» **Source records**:
----

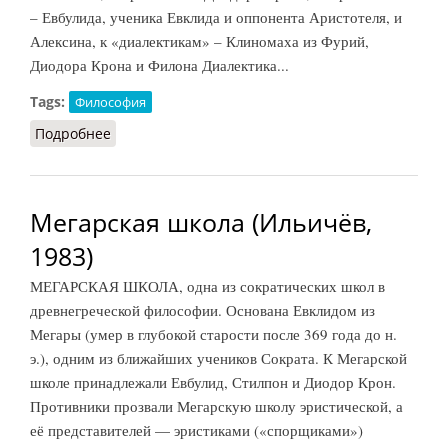
– Евбулида, ученика Евклида и оппонента Аристотеля, и
Алексина, к «диалектикам» – Клиномаха из Фурий,
Диодора Крона и Филона Диалектика...
Tags:
Философия
Подробнее
о Мегарская школа (НФЭ, 2010)
Мегарская школа (Ильичёв,
1983)
МЕГАРСКАЯ ШКОЛА, одна из сократических школ в
древнегреческой философии. Основана Евклидом из
Мегары (умер в глубокой старости после 369 года до н.
э.), одним из ближайших учеников Сократа. К Мегарской
школе принадлежали Евбулид, Стилпон и Диодор Крон.
Противники прозвали Мегарскую школу эристической, а
её представителей — эристиками («спорщиками»)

----

» **Exercise requirements**: Nothing from before the line containing "Мегары (умер в" should appear; copy that line and each one after it through the last line of the entries, exactly.

» **Task response**:
Мегары (умер в глубокой старости после 369 года до н.
э.), одним из ближайших учеников Сократа. К Мегарской
школе принадлежали Евбулид, Стилпон и Диодор Крон.
Противники прозвали Мегарскую школу эристической, а
её представителей — эристиками («спорщиками»)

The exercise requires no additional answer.